Begin PAGE EXTRACT
The members of the European Parliament (MEPs) sit not in national blocks but in Europe-wide political groups that bring together all the main political parties operating in the EU member states.
TABLE: Number of seats per political group, as at 1 April 2003.
|Political group||Abbreviation||No. of seats|
|European People's Party (Christian Democrats) and European Democrats||EPP-ED||232|
|Party of European Socialists||PES||175|
|European Liberal, Democrat and Reformist Party||ELDR||52|
|European United Left/Nordic Green Left||EUL/NGL||49|
|Greens/European Free Alliance||Greens/EFA||44|
|Union for Europe of the Nations||UEN||23|
|Europe of Democracies and Diversities||EDD||18|
The Parliament's origins go back to the 1950s and the founding treaties. Since 1979, MEPs have been directly elected by the citizens they represent.
Parliamentary elections are held every five years, and every EU citizen who is registered as a voter is entitled to vote. So Parliament expresses the democratic will of the Union's 374 million citizens, and it represents their interests in discussions with the other EU institutions.
In 2002, Pat Cox was elected President of the European Parliament.
Number of seats per country
(in alphabetical order according to the country's name in its own language)
Where is Parliament based?
The European Parliament works in France, Belgium and Luxembourg.
The monthly plenary sessions, which all MEPs attend, are held in Strasbourg (France) - the Parliament's "seat". Parliamentary committee meetings and any additional plenary sessions are held in Brussels (Belgium), whilst Luxembourg is home to the administrative offices (the "General Secretariat").
What does Parliament do?
Parliament has three main roles:
- It shares with the Council the power to legislate. The fact that is a directly-elected body helps guarantee the democratic legitimacy of European law.
- It exercises democratic supervision over all EU institutions, and in particular the Commission. It has the power to approve or reject the nomination of Commissioners, and it has the right to censure the Commission as a whole.
- It shares with the Council authority over the EU budget and can therefore influence EU spending. At the end of the procedure, it adopts or rejects the budget in its entirety.
These three roles are described in greater detail below.
1. The power to legislate
The most common procedure for adopting (i.e. passing) EU legislation is "co-decision" (see the section on Decision-making in the European Union). This places the European Parliament and the Council on an equal footing and the laws passed using this procedure are joint acts of the Council and Parliament. It applies to legislation in a wide range of fields.
End PAGE EXTRACT
Begin INFORMATION SHOWN
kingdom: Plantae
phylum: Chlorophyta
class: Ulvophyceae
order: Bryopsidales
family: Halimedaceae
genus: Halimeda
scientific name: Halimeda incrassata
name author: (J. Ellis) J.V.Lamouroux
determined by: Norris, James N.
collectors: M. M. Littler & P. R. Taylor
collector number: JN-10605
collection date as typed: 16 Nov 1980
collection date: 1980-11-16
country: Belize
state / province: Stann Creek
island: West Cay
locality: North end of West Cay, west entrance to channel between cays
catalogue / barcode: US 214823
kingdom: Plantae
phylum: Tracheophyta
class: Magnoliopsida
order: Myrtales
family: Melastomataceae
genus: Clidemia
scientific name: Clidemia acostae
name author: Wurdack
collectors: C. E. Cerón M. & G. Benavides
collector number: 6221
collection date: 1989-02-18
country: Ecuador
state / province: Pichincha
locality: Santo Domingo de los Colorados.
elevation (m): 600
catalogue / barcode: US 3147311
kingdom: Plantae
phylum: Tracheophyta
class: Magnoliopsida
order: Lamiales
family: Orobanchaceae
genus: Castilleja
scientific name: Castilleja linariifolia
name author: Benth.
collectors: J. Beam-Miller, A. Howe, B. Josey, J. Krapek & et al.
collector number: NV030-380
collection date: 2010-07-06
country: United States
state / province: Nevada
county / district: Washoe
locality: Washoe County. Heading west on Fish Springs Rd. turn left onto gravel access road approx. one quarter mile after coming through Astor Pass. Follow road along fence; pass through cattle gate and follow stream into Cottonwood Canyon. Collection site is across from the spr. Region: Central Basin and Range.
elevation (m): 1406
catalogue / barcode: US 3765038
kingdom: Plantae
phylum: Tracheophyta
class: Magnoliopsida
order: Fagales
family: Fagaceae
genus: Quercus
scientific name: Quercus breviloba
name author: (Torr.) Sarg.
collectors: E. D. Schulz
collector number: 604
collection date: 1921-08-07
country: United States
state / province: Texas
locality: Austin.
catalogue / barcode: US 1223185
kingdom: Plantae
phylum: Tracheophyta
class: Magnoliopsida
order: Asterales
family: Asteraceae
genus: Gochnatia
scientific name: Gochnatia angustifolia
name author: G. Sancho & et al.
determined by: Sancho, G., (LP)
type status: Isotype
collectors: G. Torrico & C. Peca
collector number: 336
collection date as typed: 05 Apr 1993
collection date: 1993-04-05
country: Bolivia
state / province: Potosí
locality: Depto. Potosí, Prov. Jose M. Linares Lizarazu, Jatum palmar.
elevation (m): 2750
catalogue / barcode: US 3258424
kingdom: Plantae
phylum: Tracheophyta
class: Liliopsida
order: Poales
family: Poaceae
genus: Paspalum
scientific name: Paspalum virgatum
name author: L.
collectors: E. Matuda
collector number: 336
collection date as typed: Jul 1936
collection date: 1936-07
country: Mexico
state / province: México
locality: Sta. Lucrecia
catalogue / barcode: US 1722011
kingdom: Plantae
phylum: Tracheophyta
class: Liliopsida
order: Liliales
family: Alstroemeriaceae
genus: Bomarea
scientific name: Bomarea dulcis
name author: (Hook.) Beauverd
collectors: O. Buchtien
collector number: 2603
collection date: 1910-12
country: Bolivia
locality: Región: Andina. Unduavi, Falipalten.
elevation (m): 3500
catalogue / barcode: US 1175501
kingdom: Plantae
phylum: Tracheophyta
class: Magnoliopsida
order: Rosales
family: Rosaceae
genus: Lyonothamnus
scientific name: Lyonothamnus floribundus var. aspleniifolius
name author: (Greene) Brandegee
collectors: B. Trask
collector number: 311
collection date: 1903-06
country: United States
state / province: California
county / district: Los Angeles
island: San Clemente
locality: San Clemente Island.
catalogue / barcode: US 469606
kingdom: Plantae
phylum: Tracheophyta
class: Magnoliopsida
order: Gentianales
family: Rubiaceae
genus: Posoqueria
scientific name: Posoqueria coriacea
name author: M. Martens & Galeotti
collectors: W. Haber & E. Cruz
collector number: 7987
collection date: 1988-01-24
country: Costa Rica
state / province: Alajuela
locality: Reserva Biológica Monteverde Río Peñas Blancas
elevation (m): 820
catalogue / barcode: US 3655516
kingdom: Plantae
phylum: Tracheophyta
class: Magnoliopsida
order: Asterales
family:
End INFORMATION SHOWN
• **INSTRUCTIONS**
1) Do these statements agree with the European Parliament page? Answer yes or no for each, quoting the deciding words. (a) The monthly plenary sessions take place in Strasbourg. (b) MEPs have been directly elected since 1959. (c) Parliamentary elections are held every four years.
2) Render the rows as a Markdown table with the columns Number and Row line, skipping blank lines. Start at the first row and end with the line containing "family: Asteraceae", including both.

• **WORKED ANSWERS**
1)
(a) Yes: "The monthly plenary sessions, which all MEPs attend, are held in Strasbourg (France)"
(b) No: "Since 1979, MEPs have been directly elected by the citizens they represent."
(c) No: "Parliamentary elections are held every five years"

2)
| Number | Row line |
|---|---|
| 1 | kingdom: Plantae |
| 2 | phylum: Chlorophyta |
| 3 | class: Ulvophyceae |
| 4 | order: Bryopsidales |
| 5 | family: Halimedaceae |
| 6 | genus: Halimeda |
| 7 | scientific name: Halimeda incrassata |
| 8 | name author: (J. Ellis) J.V.Lamouroux |
| 9 | determined by: Norris, James N. |
| 10 | collectors: M. M. Littler & P. R. Taylor |
| 11 | collector number: JN-10605 |
| 12 | collection date as typed: 16 Nov 1980 |
| 13 | collection date: 1980-11-16 |
| 14 | country: Belize |
| 15 | state / province: Stann Creek |
| 16 | island: West Cay |
| 17 | locality: North end of West Cay, west entrance to channel between cays |
| 18 | catalogue / barcode: US 214823 |
| 19 | kingdom: Plantae |
| 20 | phylum: Tracheophyta |
| 21 | class: Magnoliopsida |
| 22 | order: Myrtales |
| 23 | family: Melastomataceae |
| 24 | genus: Clidemia |
| 25 | scientific name: Clidemia acostae |
| 26 | name author: Wurdack |
| 27 | collectors: C. E. Cerón M. & G. Benavides |
| 28 | collector number: 6221 |
| 29 | collection date: 1989-02-18 |
| 30 | country: Ecuador |
| 31 | state / province: Pichincha |
| 32 | locality: Santo Domingo de los Colorados. |
| 33 | elevation (m): 600 |
| 34 | catalogue / barcode: US 3147311 |
| 35 | kingdom: Plantae |
| 36 | phylum: Tracheophyta |
| 37 | class: Magnoliopsida |
| 38 | order: Lamiales |
| 39 | family: Orobanchaceae |
| 40 | genus: Castilleja |
| 41 | scientific name: Castilleja linariifolia |
| 42 | name author: Benth. |
| 43 | collectors: J. Beam-Miller, A. Howe, B. Josey, J. Krapek & et al. |
| 44 | collector number: NV030-380 |
| 45 | collection date: 2010-07-06 |
| 46 | country: United States |
| 47 | state / province: Nevada |
| 48 | county / district: Washoe |
| 49 | locality: Washoe County. Heading west on Fish Springs Rd. turn left onto gravel access road approx. one quarter mile after coming through Astor Pass. Follow road along fence; pass through cattle gate and follow stream into Cottonwood Canyon. Collection site is across from the spr. Region: Central Basin and Range. |
| 50 | elevation (m): 1406 |
| 51 | catalogue / barcode: US 3765038 |
| 52 | kingdom: Plantae |
| 53 | phylum: Tracheophyta |
| 54 | class: Magnoliopsida |
| 55 | order: Fagales |
| 56 | family: Fagaceae |
| 57 | genus: Quercus |
| 58 | scientific name: Quercus breviloba |
| 59 | name author: (Torr.) Sarg. |
| 60 | collectors: E. D. Schulz |
| 61 | collector number: 604 |
| 62 | collection date: 1921-08-07 |
| 63 | country: United States |
| 64 | state / province: Texas |
| 65 | locality: Austin. |
| 66 | catalogue / barcode: US 1223185 |
| 67 | kingdom: Plantae |
| 68 | phylum: Tracheophyta |
| 69 | class: Magnoliopsida |
| 70 | order: Asterales |
| 71 | family: Asteraceae |